Researchers have warned that climate change is disproportionately affecting the world’s poorest and most vulnerable countries, and is causing an increase in violence, particularly domestic violence, as monitored by international research.
The research, which used satellite data and the US Health Survey, showed that domestic violence rose 60 percent in areas that experienced severe weather.
Women’s exposure to violence due to climate change
Another 40 analyzes, published in 2022 as part of a global review in The Lancet K, found a rise in gender-based violence during or after severe weather events.
The Washington Post published testimonies of women who were subjected to violence as a result of climate change, as a Kenyan woman said that she was forced to leave her home due to the escalation of violence against her by her husband.
She added: ‘My husband was abusive even before the drought now ravaging northern Kenya, the worst in decades, and when the family’s 68 cattle, their only means of survival, died, it became impossible to take the abuse coming from him, he looked visibly frustrated. He directed his anger against me and our children because he could no longer provide for us.”
The relationship between climate change and domestic violence
Another woman explained that the lack of rainfall plunges their families into poverty, especially since their community is particularly vulnerable to drought because they depend on livestock that die due to climate changes, and then the violence of men against them becomes more than ever.

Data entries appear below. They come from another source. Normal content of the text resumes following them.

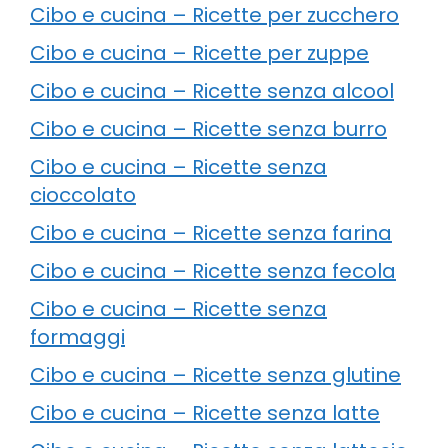
Cibo e cucina – Ricette per zucchero
Cibo e cucina – Ricette per zuppe
Cibo e cucina – Ricette senza alcool
Cibo e cucina – Ricette senza burro
Cibo e cucina – Ricette senza
cioccolato
Cibo e cucina – Ricette senza farina
Cibo e cucina – Ricette senza fecola
Cibo e cucina – Ricette senza
formaggi
Cibo e cucina – Ricette senza glutine
Cibo e cucina – Ricette senza latte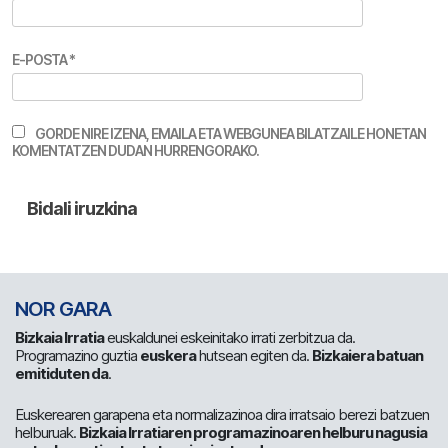
E-POSTA
*
GORDE NIRE IZENA, EMAILA ETA WEBGUNEA BILATZAILE HONETAN
KOMENTATZEN DUDAN HURRENGORAKO.
NOR GARA
Bizkaia Irratia
euskaldunei eskeinitako irrati zerbitzua da.
Programazino guztia
euskera
hutsean egiten da.
Bizkaiera batuan
emitiduten da
.
Euskerearen garapena eta normalizazinoa dira irratsaio berezi batzuen
helburuak.
Bizkaia Irratiaren programazinoaren helburu nagusia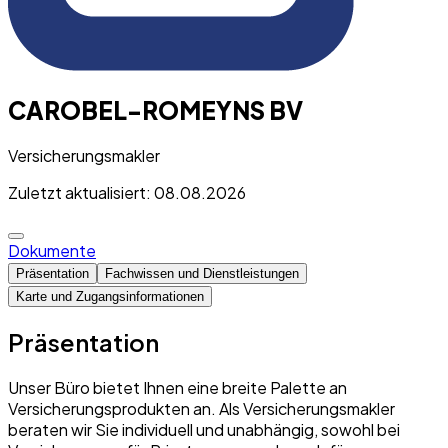
CAROBEL-ROMEYNS BV
Versicherungsmakler
Zuletzt aktualisiert: 08.08.2026
Dokumente
Präsentation
Fachwissen und Dienstleistungen
Karte und Zugangsinformationen
Präsentation
Unser Büro bietet Ihnen eine breite Palette an
Versicherungsprodukten an. Als Versicherungsmakler
beraten wir Sie individuell und unabhängig, sowohl bei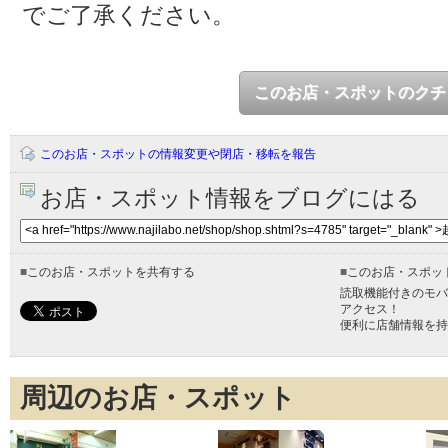
でご了承ください。
このお店・スポットのクチ
このお店・スポットの情報変更や閉店・移転を報告
お店・スポット情報をブログにはる
■
このお店・スポットを共有する
■
このお店・スポッ
読取機能付きのモバ
アクセス！
便利に店舗情報を持
周辺のお店・スポット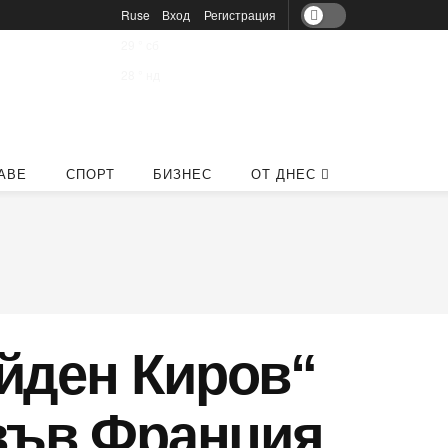
Ruse
Вход
Регистрация
29
°
сб
28
°
нд
АВЕ
СПОРТ
БИЗНЕС
ОТ ДНЕС
йден Киров“
 във Франция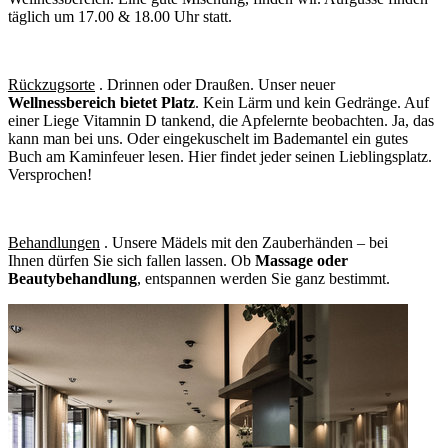
täglich um 17.00 & 18.00 Uhr statt.
Rückzugsorte
. Drinnen oder Draußen. Unser neuer
Wellnessbereich bietet Platz
. Kein Lärm und kein Gedränge. Auf
einer Liege Vitamnin D tankend, die Apfelernte beobachten. Ja, das
kann man bei uns. Oder eingekuschelt im Bademantel ein gutes
Buch am Kaminfeuer lesen. Hier findet jeder seinen Lieblingsplatz.
Versprochen!
Behandlungen
. Unsere Mädels mit den Zauberhänden – bei
Ihnen dürfen Sie sich fallen lassen. Ob
Massage oder
Beautybehandlung
, entspannen werden Sie ganz bestimmt.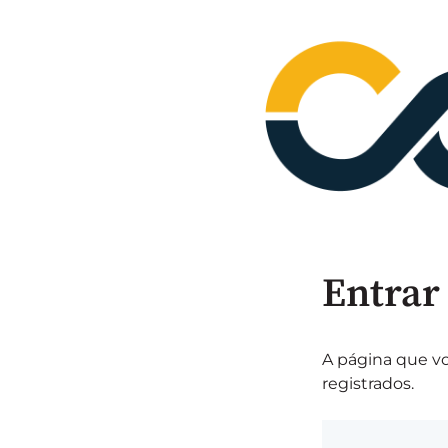
Entrar
A página que vo
registrados.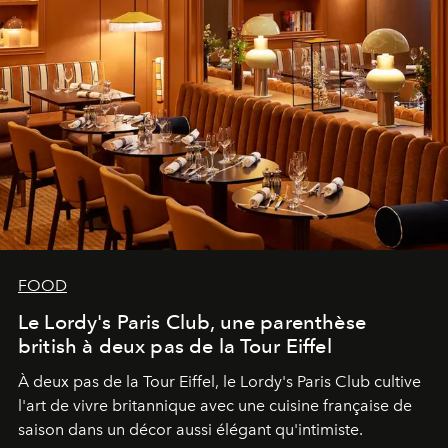
FOOD
Le Lordy's Paris Club, une parenthèse
british à deux pas de la Tour Eiffel
À deux pas de la Tour Eiffel, le Lordy's Paris Club cultive
l'art de vivre britannique avec une cuisine française de
saison dans un décor aussi élégant qu'intimiste.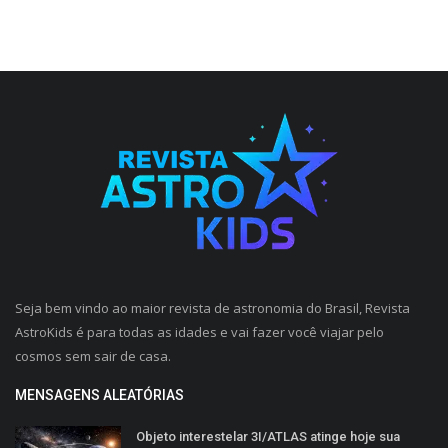
Seja bem vindo ao maior revista de astronomia do Brasil, Revista
AstroKids é para todas as idades e vai fazer você viajar pelo
cosmos sem sair de casa.
MENSAGENS ALEATÓRIAS
Objeto interestelar 3I/ATLAS atinge hoje sua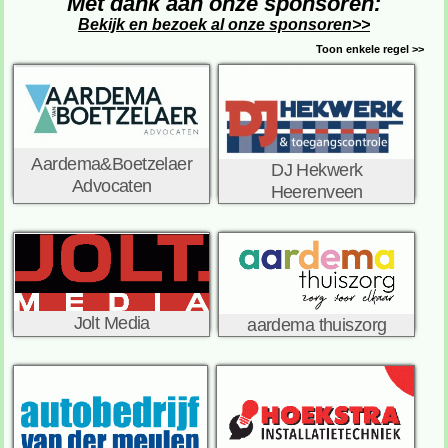
Met dank aan onze sponsoren:
Bekijk en bezoek al onze sponsoren>>
Toon enkele regel >>
Aardema&Boetzelaer
DJ Hekwerk
Advocaten
Heerenveen
Jolt Media
aardema thuiszorg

For many women around the world, the threat of violence could become more common as climate change makes extreme weather events more intense and frequent.
For its part, the UN’s Intergovernmental Panel on Climate Change has identified a link between climate change and violence, citing mounting evidence that extreme weather events lead to domestic violence, with global implications for public health and gender equality.
A 2021 study of extreme weather events in Kenya by researchers at St. Catherine’s University in Minnesota found that economic stresses from floods, droughts or extreme heat exacerbated violence against women in their homes.